___ Data segment ___

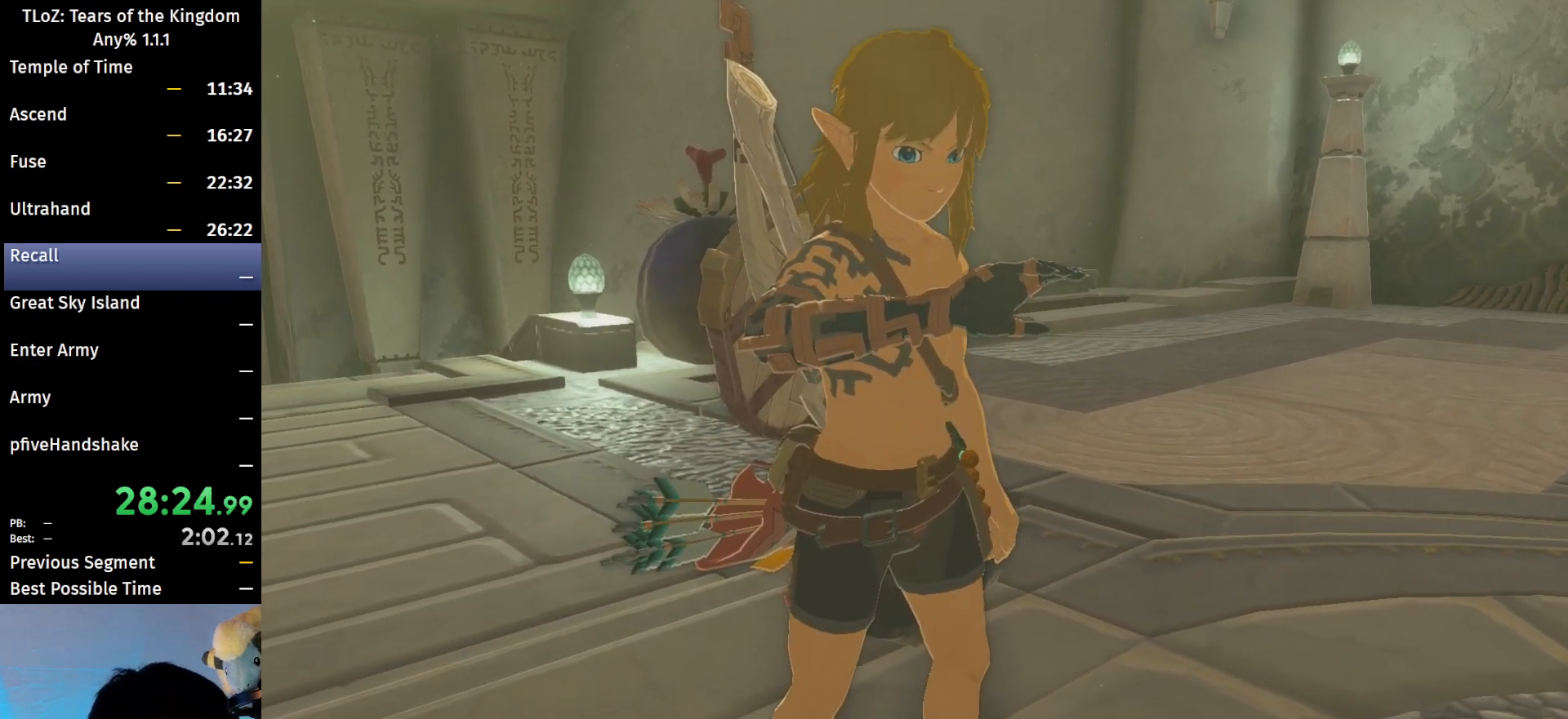
{"buttons": ["A", "B"], "left_stick": "center", "right_stick": "center", "events": [[67, "B", "down"], [100, "A", "down"], [200, "A", "up"], [200, "B", "up"], [267, "A", "down"], [267, "B", "down"], [367, "A", "up"], [367, "B", "up"], [467, "A", "down"], [467, "B", "down"]]}
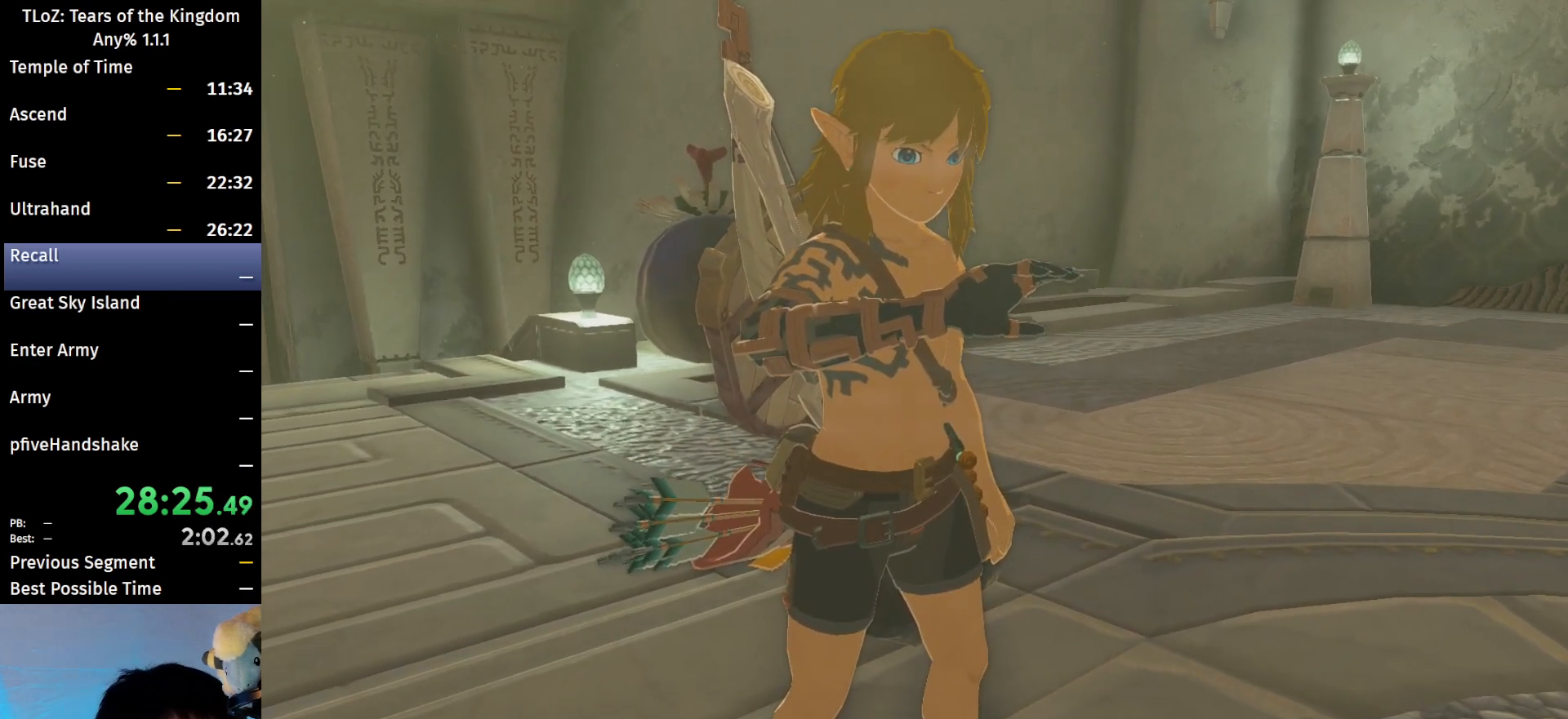
{"buttons": ["A", "B"], "left_stick": "center", "right_stick": "center", "events": [[67, "A", "up"], [67, "B", "up"], [133, "B", "down"], [200, "A", "down"], [233, "A", "up"], [233, "B", "up"], [333, "A", "down"], [333, "B", "down"], [400, "A", "up"], [400, "B", "up"], [500, "A", "down"], [500, "B", "down"]]}
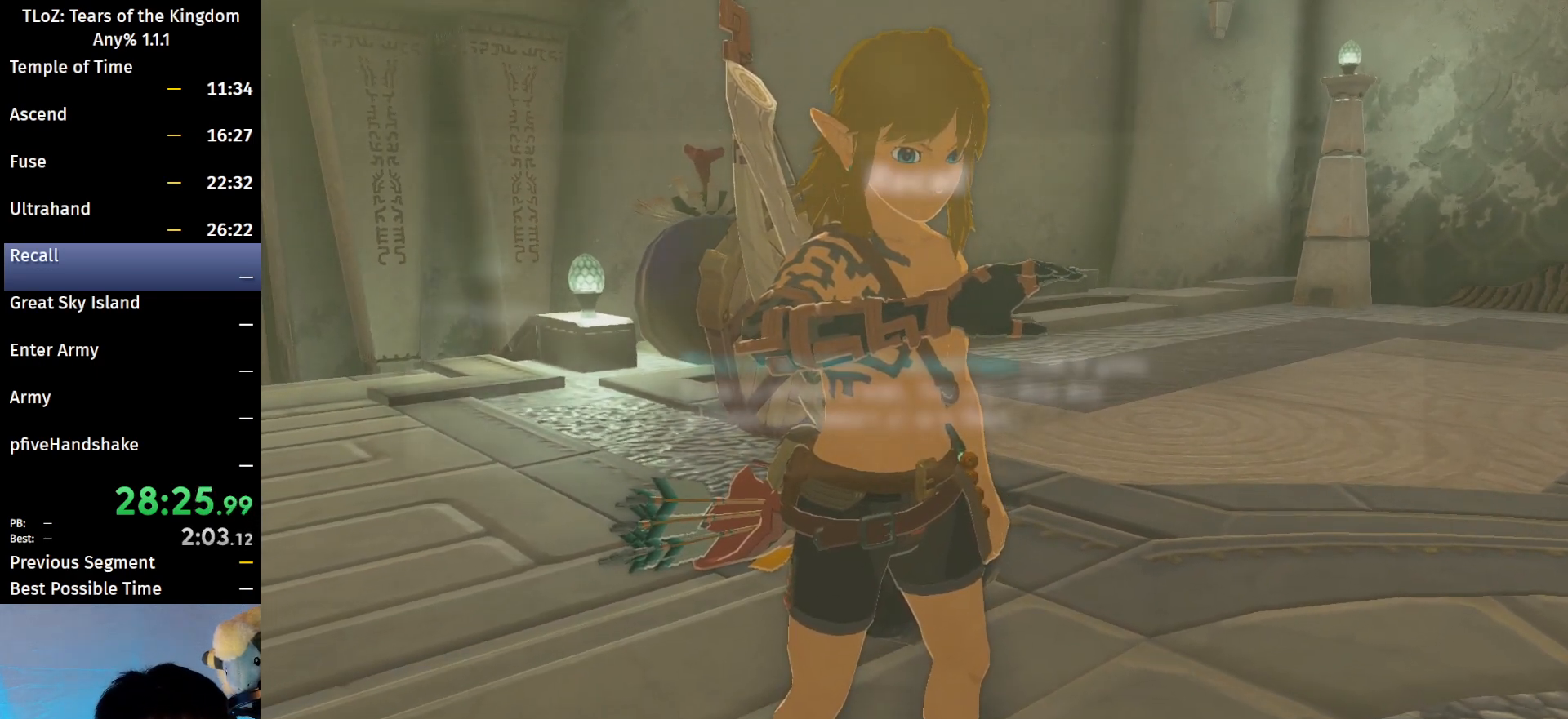
{"buttons": [], "left_stick": "center", "right_stick": "center", "events": [[100, "A", "up"], [100, "B", "up"], [167, "B", "down"], [200, "A", "down"], [267, "A", "up"], [267, "B", "up"], [367, "A", "down"], [367, "B", "down"], [433, "A", "up"], [467, "B", "up"]]}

___

◆ **The problem**: Would you reproduce the lines above exactly, without carrying over the pictures?

◆ **Output for this task**:
{"buttons": ["A", "B"], "left_stick": "center", "right_stick": "center", "events": [[67, "B", "down"], [100, "A", "down"], [200, "A", "up"], [200, "B", "up"], [267, "A", "down"], [267, "B", "down"], [367, "A", "up"], [367, "B", "up"], [467, "A", "down"], [467, "B", "down"]]}
{"buttons": ["A", "B"], "left_stick": "center", "right_stick": "center", "events": [[67, "A", "up"], [67, "B", "up"], [133, "B", "down"], [200, "A", "down"], [233, "A", "up"], [233, "B", "up"], [333, "A", "down"], [333, "B", "down"], [400, "A", "up"], [400, "B", "up"], [500, "A", "down"], [500, "B", "down"]]}
{"buttons": [], "left_stick": "center", "right_stick": "center", "events": [[100, "A", "up"], [100, "B", "up"], [167, "B", "down"], [200, "A", "down"], [267, "A", "up"], [267, "B", "up"], [367, "A", "down"], [367, "B", "down"], [433, "A", "up"], [467, "B", "up"]]}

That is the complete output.